To put the idea of doing away with the six-year statute of limitations into context for financial advisers, consider keeping an arrangement of service providers and a line-up of 401(k) funds as a recommendation to “hold.” “Even though you didn't buy or sell the funds in this lineup, for those that were purchased before you had this ongoing duty, you had a duty to determine whether it was prudent to continue to hold,” Mr. Roberts said.
As a result, broker-dealers who have the infrastructure to supervise their select group of 401(k) fiduciary advisers will implement an even more rigorous process to manage their retirement plan business and who is cleared to work with it. Meanwhile, small RIA shops will become more selective about who they choose to do business with, as they consider the liability they could inherit when they take on new business, Mr. Roberts said.
There's also the question of what doing away with the six-year statute of limitations could mean for the availability of liability insurance for fiduciaries.
“There's always the possibility that the insurance company is hedging its bet that after a period of time they don't have to pay claims,” said Gary Sutherland, CEO of the North American Liability Insurance Agency, a provider of liability coverage.
Depending on how the Supreme Court pursues the issue of the statute of limitations, plan committee members might seek some kind of protection in order to participate on the committee.
“I would want some kind of fiduciary insurance that will indemnify me if I'm brought in for a fiduciary lawsuit, and a corporate indemnification if I'm on the committee and also an employee of the company,” said Mr.

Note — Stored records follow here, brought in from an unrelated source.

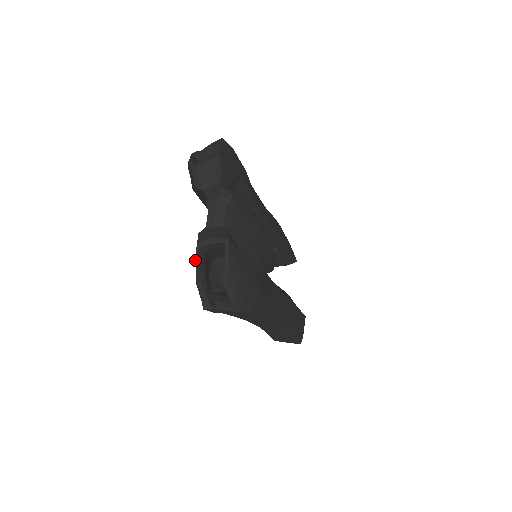
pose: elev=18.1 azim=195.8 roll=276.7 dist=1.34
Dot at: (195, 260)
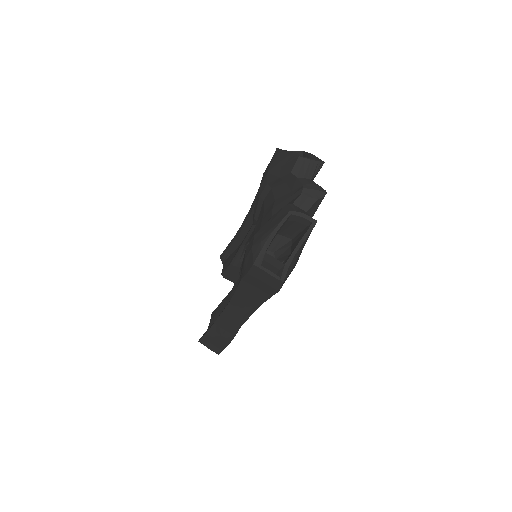
Dot at: (280, 222)
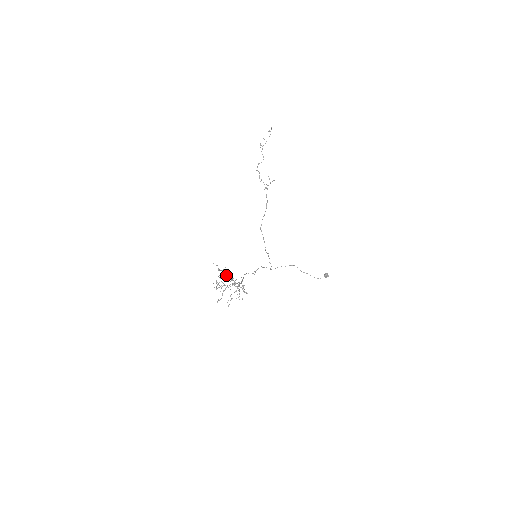
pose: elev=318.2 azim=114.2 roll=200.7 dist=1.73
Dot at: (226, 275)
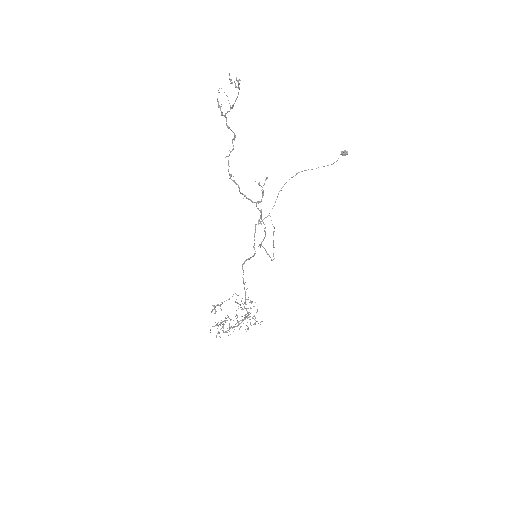
Dot at: (227, 317)
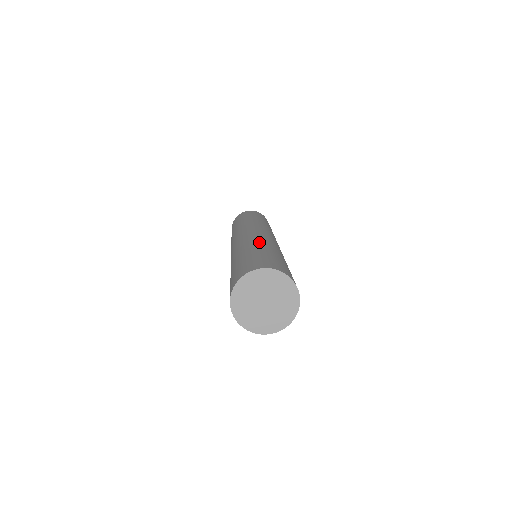
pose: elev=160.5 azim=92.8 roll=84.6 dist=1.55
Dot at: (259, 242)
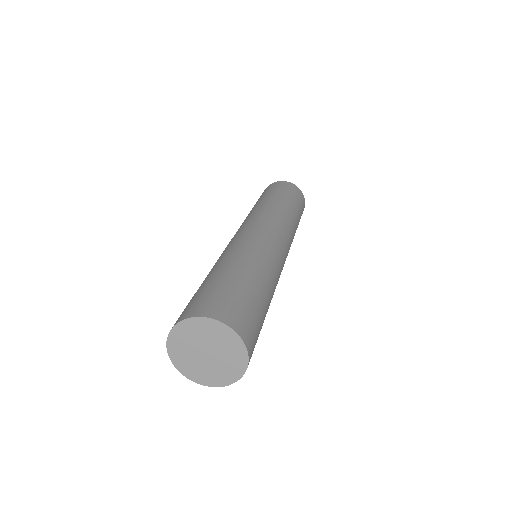
Dot at: (237, 254)
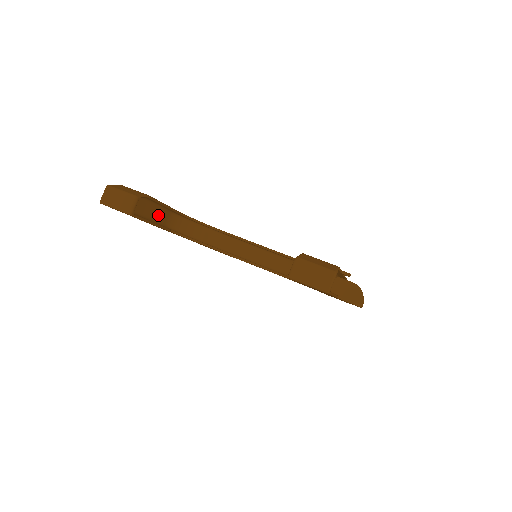
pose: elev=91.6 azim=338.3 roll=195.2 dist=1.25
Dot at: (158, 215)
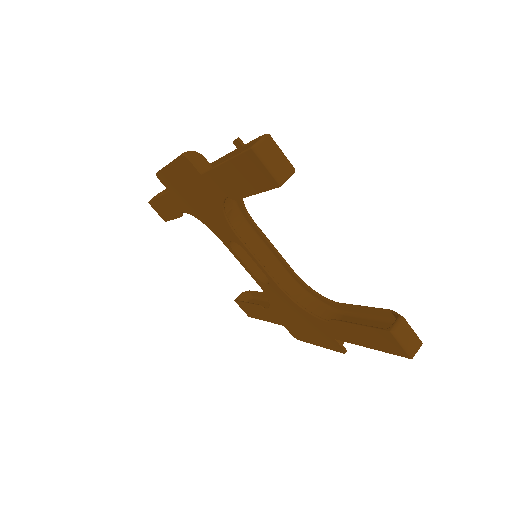
Dot at: occluded
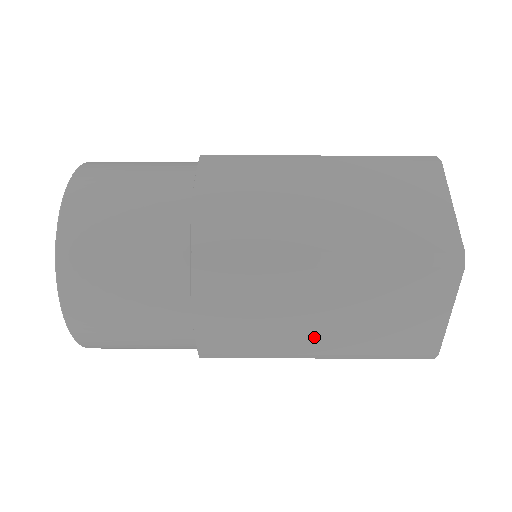
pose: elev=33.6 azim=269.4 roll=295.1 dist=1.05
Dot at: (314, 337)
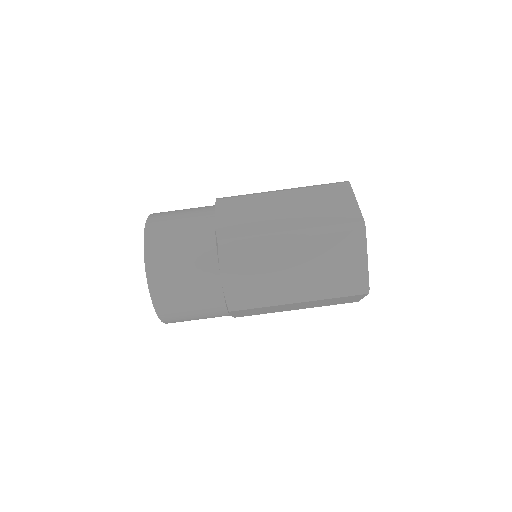
Dot at: (285, 222)
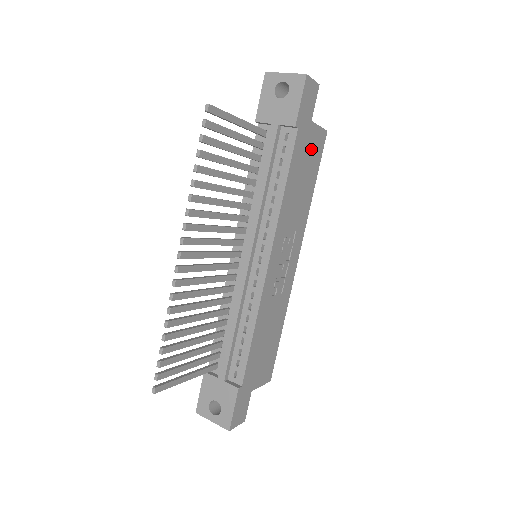
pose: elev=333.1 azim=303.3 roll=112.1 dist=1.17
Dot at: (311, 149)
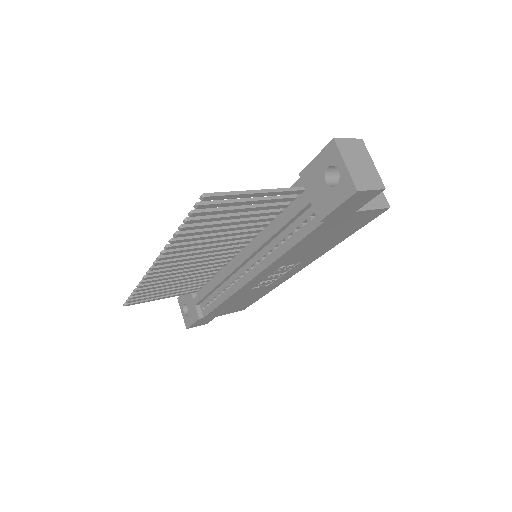
Dot at: (348, 224)
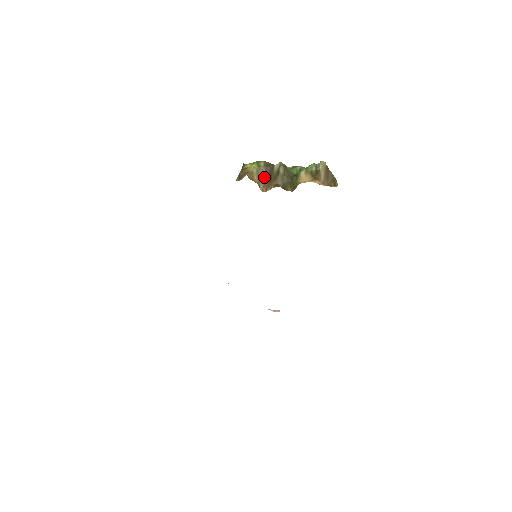
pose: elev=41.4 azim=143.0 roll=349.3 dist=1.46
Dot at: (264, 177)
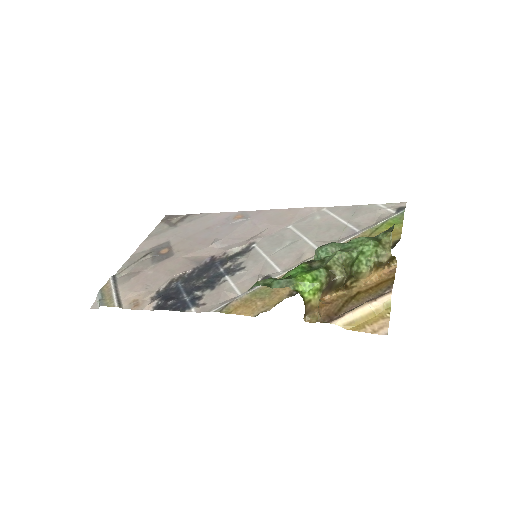
Dot at: (324, 290)
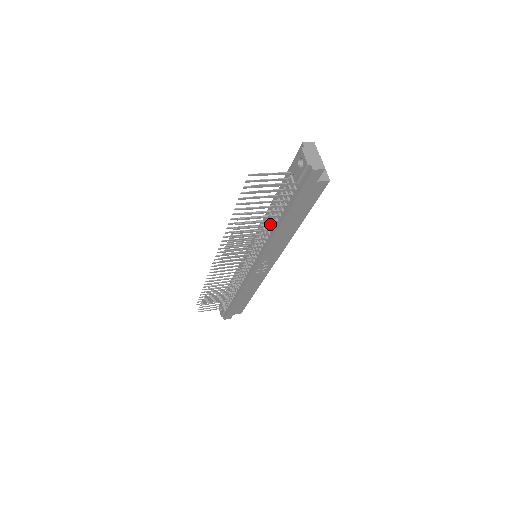
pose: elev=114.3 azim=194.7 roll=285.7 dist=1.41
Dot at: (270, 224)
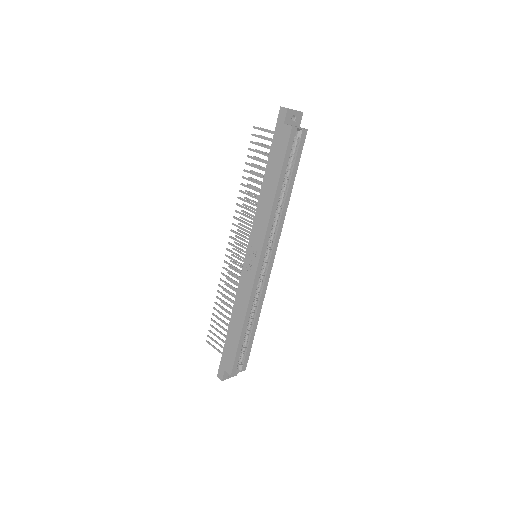
Dot at: occluded
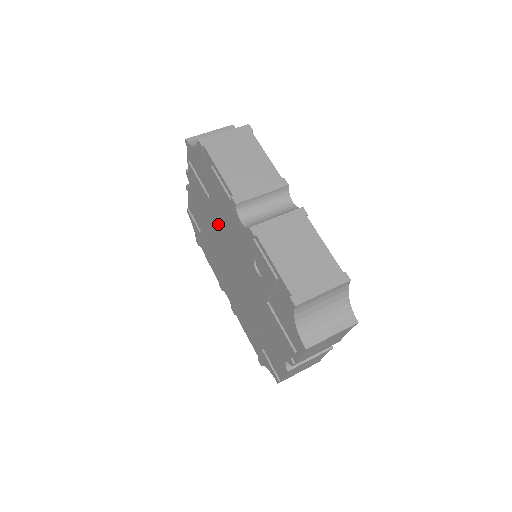
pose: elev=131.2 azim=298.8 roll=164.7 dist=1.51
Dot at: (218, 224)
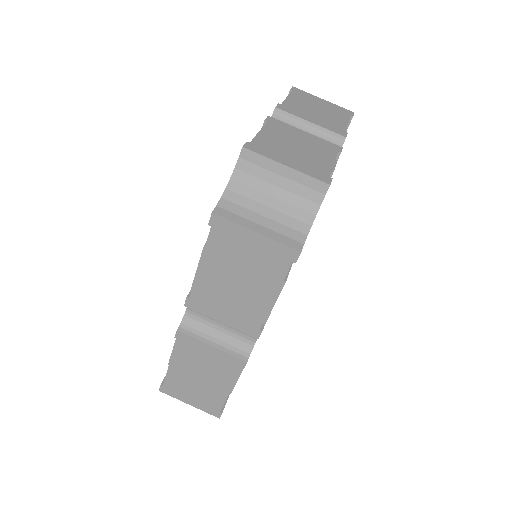
Dot at: occluded
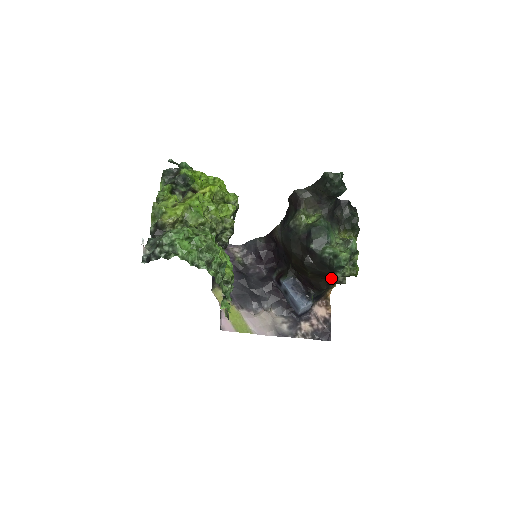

Sutherland.
For its part, Edison maintains that it acted with the best interests of its employees in mind.
“The companies' [Edison International and Southern California Edison] and plan fiduciaries' efforts to act in the best interests of plan participants are reflected in the numerous rulings in our favor by the trial court and the 9th U.S. Circuit Court of Appeals in the class action challenge to our 401(k) plan,” wrote Edison spokeswoman Lauren Bartlett in an e-mail.
“Our contention is that the statute of limitations destroys the ongoing duty of sponsors and advisers to monitor for fees and performance,” said Jerry Schlichter, the attorney who is representing the Tibble plaintiffs.
“If the court adopts that position, it means that plan sponsors and advisers have to carefully continue to monitor, evaluate the funds that are in the plan — which is what they should be doing anyway,” he added. “If [that position] is adopted, it means that there is no immunity granted to plan sponsors and advisers just because the fund has been there for more than six years."
Aside from the statute-of-limitations issue, the retirement industry will likely be shaken to its core given the fact that the highest court in the land is going to address the issue of excessive fees in 401(k)s. Greater attention to fees by the powers that be could tip the scales even more in favor of cheaper retirement plan offerings.
“It depends on what the Supreme Court is going to do: Will they answer the questions of whether there's a bright line with institutional versus retail funds,” said Marcia Wagner, a managing director of The Wagner Law Group. “If the Supreme Court says something that clearly, I think the entire industry will move in that direction.”
“I think you'll see the larger plans, and even the small to midsized plans, going institutional,” Ms. Wagner said. “The salient issue for the Tibble case is that the same funds were available in both institutional and retail. What's the difference that justifies the fees?”